Hi Luis, I don't think it's possible. Power Automate will consider them the same since the "id" is the "key" of the object, and the key needs to be unique to reference it. When you try to generate the schema, Power Automate will generate it with only one value. For example: <code>{ "id":1, "id":2 }</code> will result in: <code>{ "type": "object", "properties": { "id": { "type": "integer" } } }</code> Having nested "id" keys is ok since you can reference it as triggerBody()?['id']?['id'] for example Cheers Manuel
I'd like to validate requests that are received using the schema. I've gone into settings and turned that feature on. Yet when I make a request it still seems to accept it and return a 202 response. My schema uses an enum for one of the properties to list acceptable values for that particular property. I'm pretty limited in my understanding of schemas. But Power Automate does not seem to enforce any limited set of values for that property with my current setup. Any ideas?
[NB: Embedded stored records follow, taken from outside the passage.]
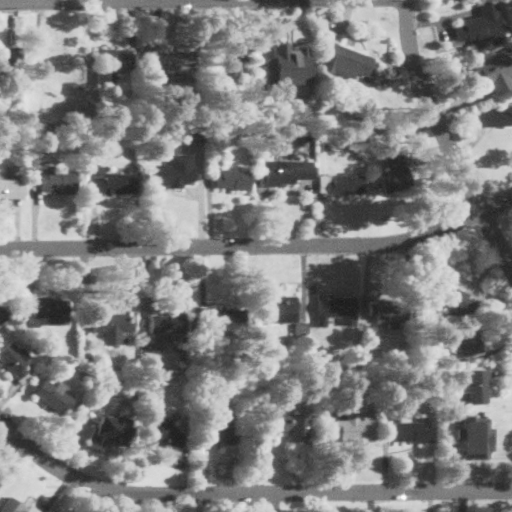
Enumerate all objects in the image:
road: (18, 0)
building: (480, 23)
building: (480, 24)
road: (276, 28)
building: (115, 59)
building: (180, 60)
building: (8, 61)
building: (234, 61)
building: (346, 61)
building: (110, 62)
building: (171, 62)
building: (348, 62)
building: (230, 63)
building: (286, 67)
building: (286, 69)
building: (494, 69)
building: (495, 69)
building: (6, 70)
building: (492, 116)
building: (494, 117)
building: (370, 121)
building: (373, 127)
building: (192, 132)
building: (192, 133)
building: (307, 137)
road: (444, 139)
building: (326, 146)
building: (174, 171)
building: (174, 171)
building: (286, 171)
building: (393, 174)
building: (394, 174)
building: (281, 177)
building: (231, 178)
building: (232, 179)
building: (55, 180)
building: (56, 180)
building: (109, 180)
building: (110, 181)
building: (341, 183)
building: (347, 183)
building: (11, 189)
road: (260, 244)
building: (451, 297)
building: (450, 298)
building: (335, 308)
building: (51, 309)
building: (335, 309)
building: (284, 310)
building: (51, 311)
building: (285, 312)
building: (384, 312)
building: (388, 313)
building: (1, 316)
building: (2, 317)
building: (222, 317)
building: (219, 321)
building: (144, 322)
building: (166, 323)
building: (165, 325)
building: (111, 326)
building: (112, 326)
building: (470, 336)
building: (468, 339)
building: (71, 353)
building: (14, 360)
building: (14, 362)
building: (184, 368)
building: (155, 381)
building: (475, 386)
building: (475, 386)
building: (52, 394)
building: (52, 394)
building: (288, 423)
building: (288, 425)
building: (217, 426)
building: (351, 427)
building: (219, 428)
building: (350, 428)
building: (108, 430)
building: (161, 430)
building: (411, 430)
building: (110, 431)
building: (160, 431)
building: (413, 431)
building: (469, 434)
building: (474, 437)
road: (244, 490)
building: (12, 506)
building: (16, 506)
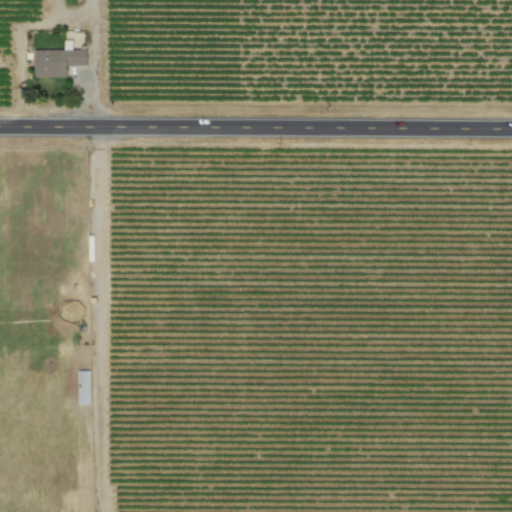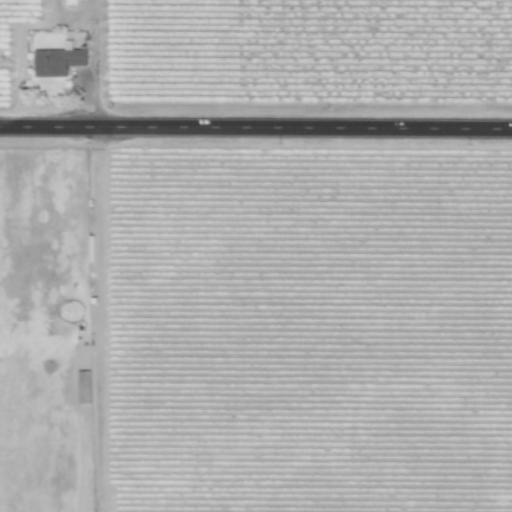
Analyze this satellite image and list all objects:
building: (56, 61)
road: (91, 63)
road: (255, 127)
building: (82, 387)
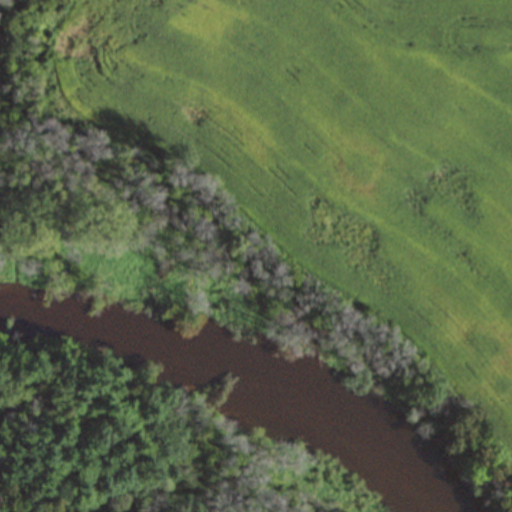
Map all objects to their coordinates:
river: (253, 363)
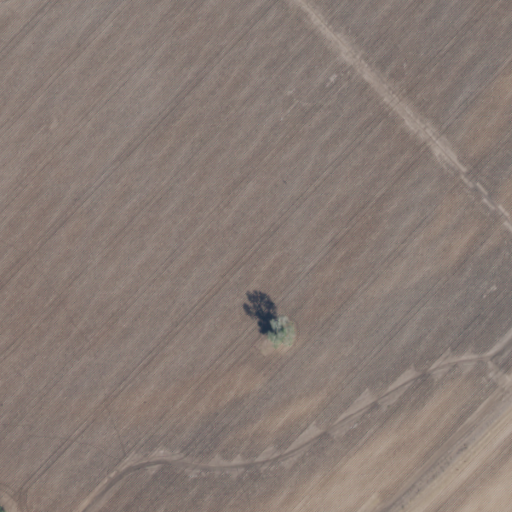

Hi, If an outlook email needs to be trigged after the http request is received, with the body of the email having the request payload OR just the parameters and their values then how can that be achieved? Thanks.
can this trigger be used to receive multiple parameters and a file (or for example a parameter with "file name" and "file content" )? I want to implement this but dont know if it is possible and how the new JSON schema would look like. Any thoughts?
Hi , with this when a HTTP request recieved trigger the POST URL is changing when I open the flow in edit mode ..and saying "URL will generate on Save" ,but I want to retain the old one always because of this issue I can't modify the flow much ... how can I avoid this issue ...Please reply.
Hi I'd like to trigger a power automate flow from a powershell script in my release dev ops pipeline. Would it make more sense to use a json file like your example as i don't any data from the pipeline but i'm guessing i need to put some dummy data in to trigger the flow?